[Выбранный отрывок]:
☆ ☆ ☆ ☆ ☆

Там была передышка часов на шесть, и все поехали осматривать город. Был дивный солнечный день, но температура достигла сорока градусов по Реомюру, при полном безветрии. Когда мы усаживались на извозчиков, то даже показалось, что совсем тепло, однако уже минут через десять холод дал себя знать, и руки, ноги и уши начали нестерпимо мерзнуть. Пришлось повязать башлыки, но я так неудачно это сделал, что кончик уха не прикрыл и по возвращении на вокзал, к своему ужасу, обнаружил, что ухо отморожено – оно страшно распухло и болело.
В Иркутске царил уже больший порядок, не только в городе, но и на вокзале. Когда подали поезд, мы поторопились занять места в вагоне второго класса и удобно расположились. Вдруг вошел комендант станции и заявил, что штатских просят выйти, так как этот вагон предназначен для офицеров. Естественно, мы остались сидеть, тогда он начал сердиться и возвышать голос, прямо обращаясь к нам, но мы решили его немного позлить и молчали. Только после того, как он к каждому подошел и потребовал показать удостоверение, ему пришлось убедиться, что и мы все офицеры.

☆ ☆ ☆ ☆ ☆

[Сохраненные данные]:
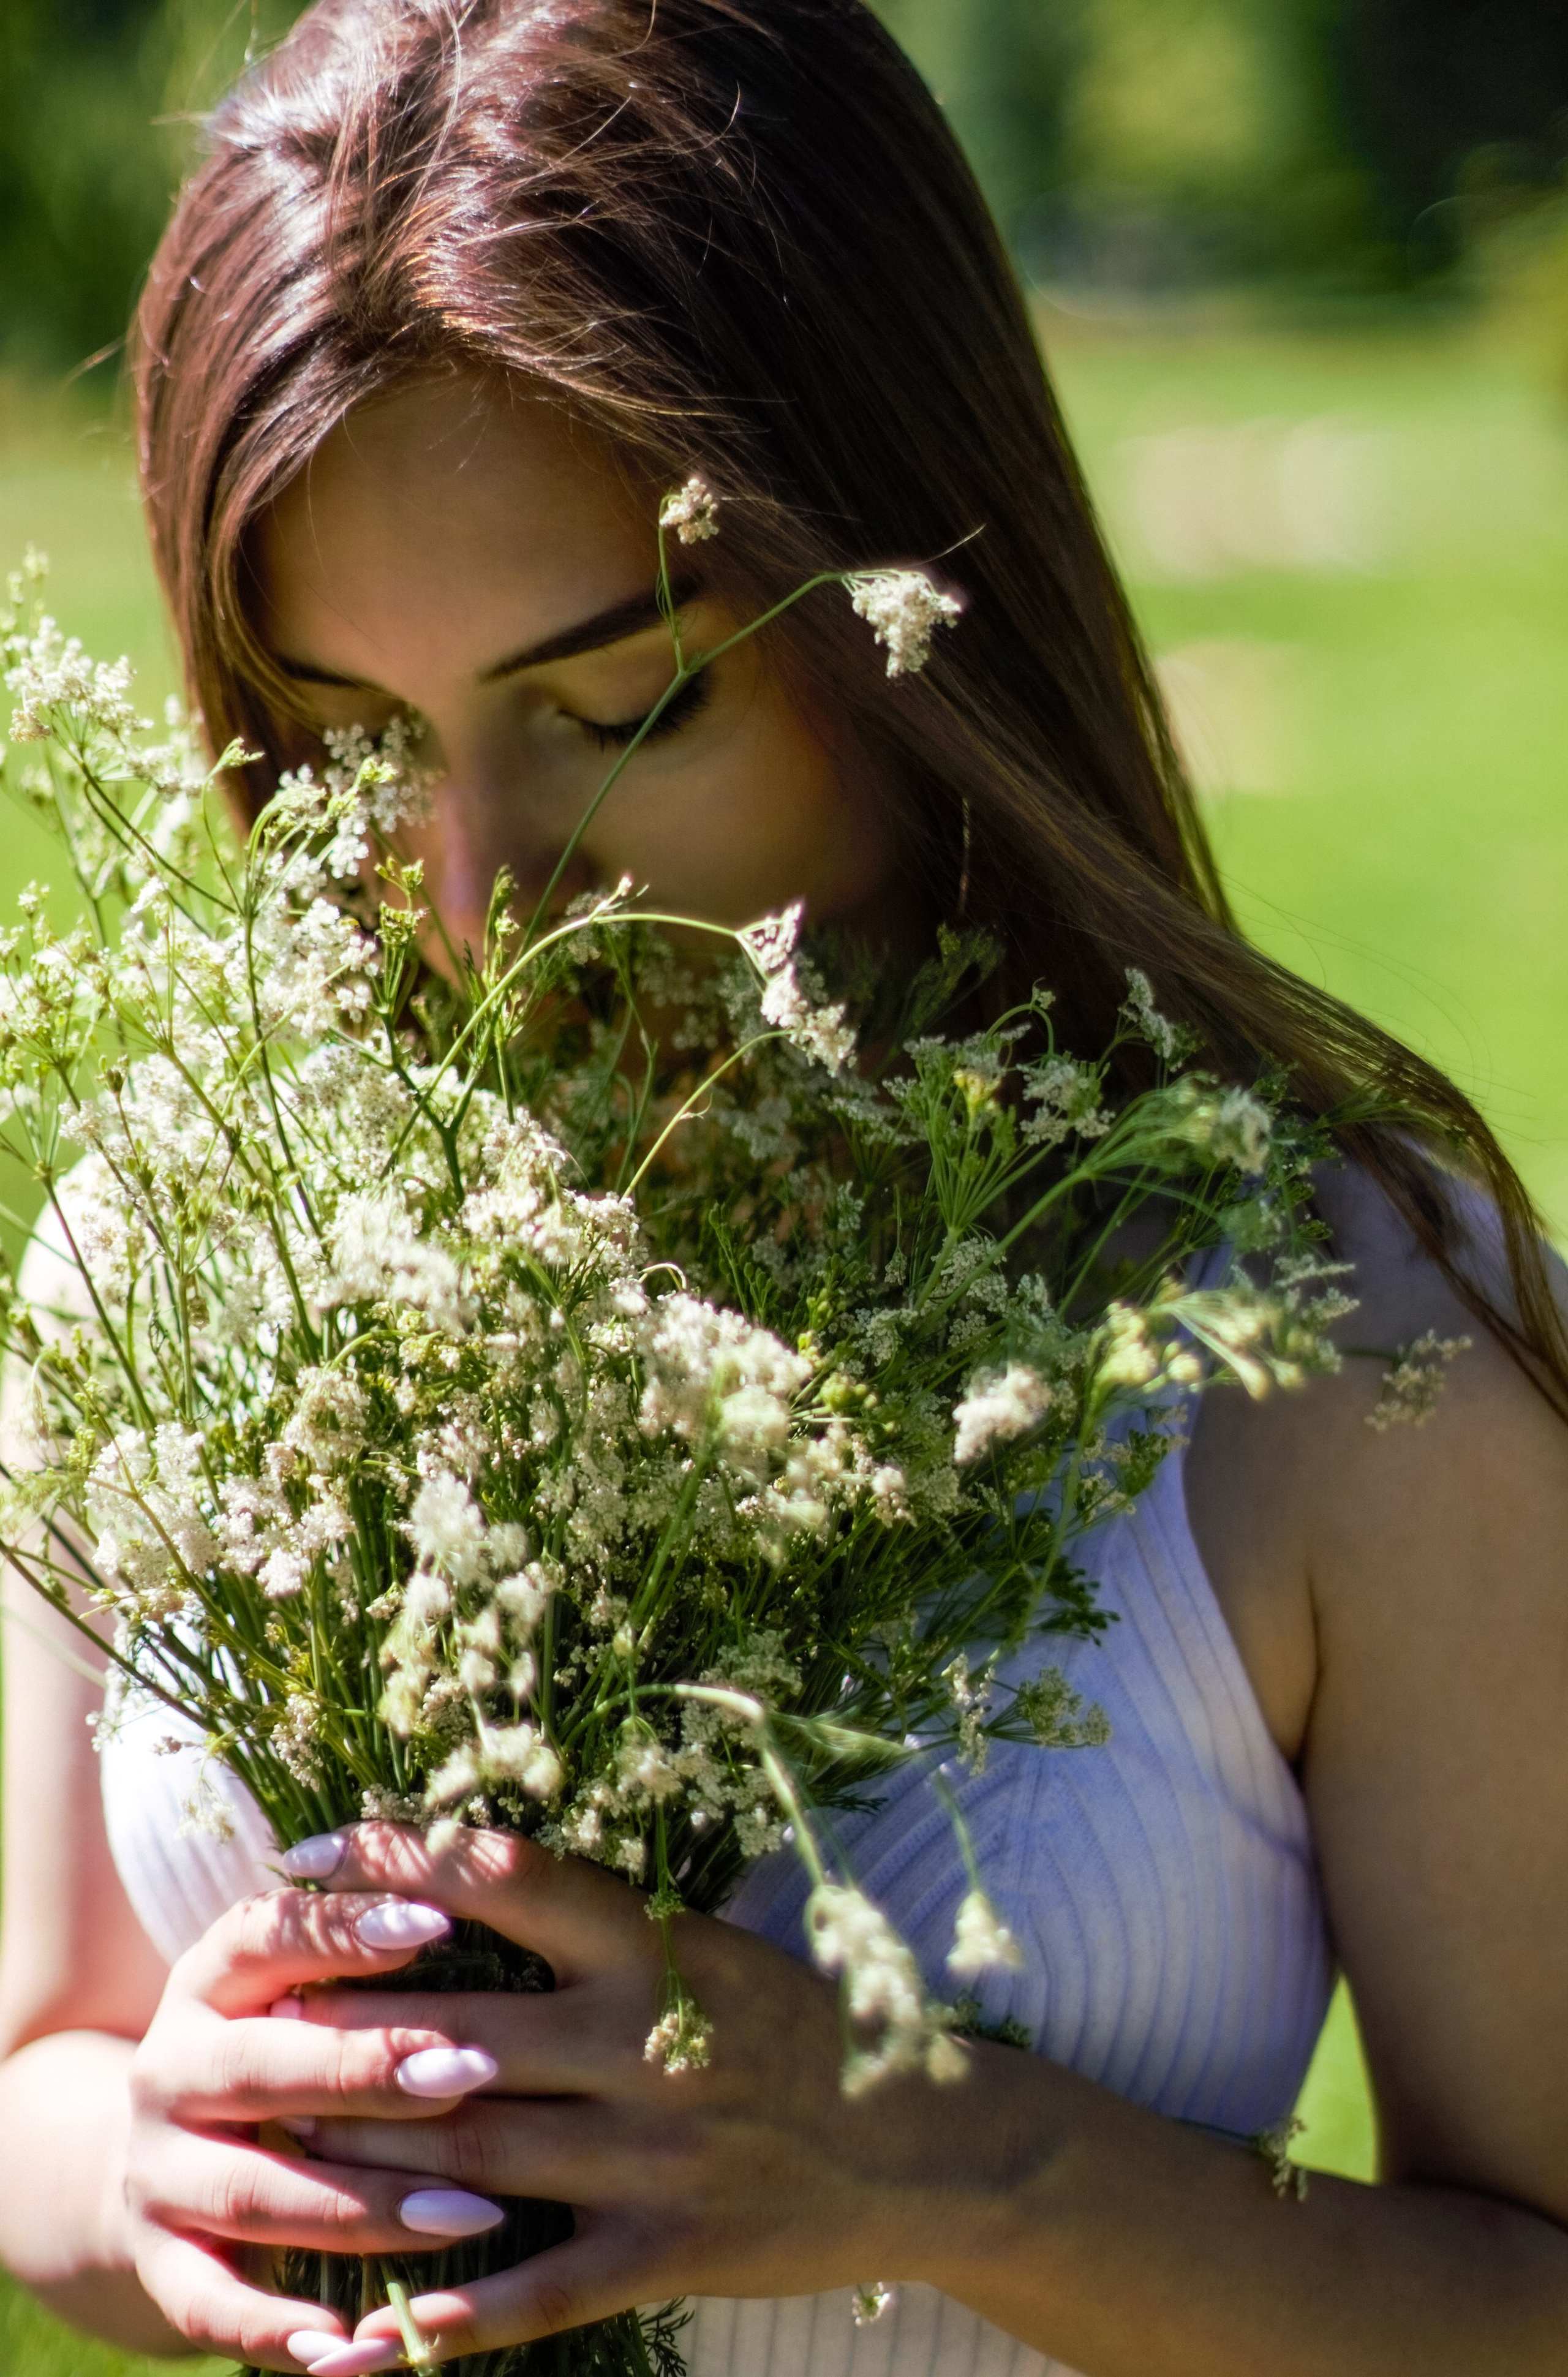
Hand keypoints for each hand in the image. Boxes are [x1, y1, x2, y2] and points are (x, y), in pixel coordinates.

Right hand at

☆ ☆ ☆ ☆ ☆

[Задания]:
1. Ответьте по отрывку на вопросы:
(a) Сколько примерно длилась передышка, во время которой все поехали осматривать город?
(b) Какой была температура в тот день?
(c) Вагон какого класса заняли путешественники в Иркутске?
2. Продублируйте из отрывка без изменений фрагмент, начиная со слов «Там была передышка» и продолжая до слов «распухло и болело.».
3. Определите, соответствуют ли отрывку следующие утверждения. Ответьте «да» или «нет» и приведите решающие слова отрывка:
(a) В день осмотра города дул сильный ветер.
(b) После поездки по городу у рассказчика оказалось отморожено ухо.
(c) Комендант станции потребовал, чтобы из вагона вышли офицеры.

[Ответы к заданиям]:
1.
(a) Около шести часов.
(b) Сорок градусов по Реомюру.
(c) Вагон второго класса.

2.
Там была передышка часов на шесть, и все поехали осматривать город. Был дивный солнечный день, но температура достигла сорока градусов по Реомюру, при полном безветрии. Когда мы усаживались на извозчиков, то даже показалось, что совсем тепло, однако уже минут через десять холод дал себя знать, и руки, ноги и уши начали нестерпимо мерзнуть. Пришлось повязать башлыки, но я так неудачно это сделал, что кончик уха не прикрыл и по возвращении на вокзал, к своему ужасу, обнаружил, что ухо отморожено – оно страшно распухло и болело.

3.
(a) Нет: «при полном безветрии».
(b) Да: «обнаружил, что ухо отморожено».
(c) Нет: «штатских просят выйти, так как этот вагон предназначен для офицеров».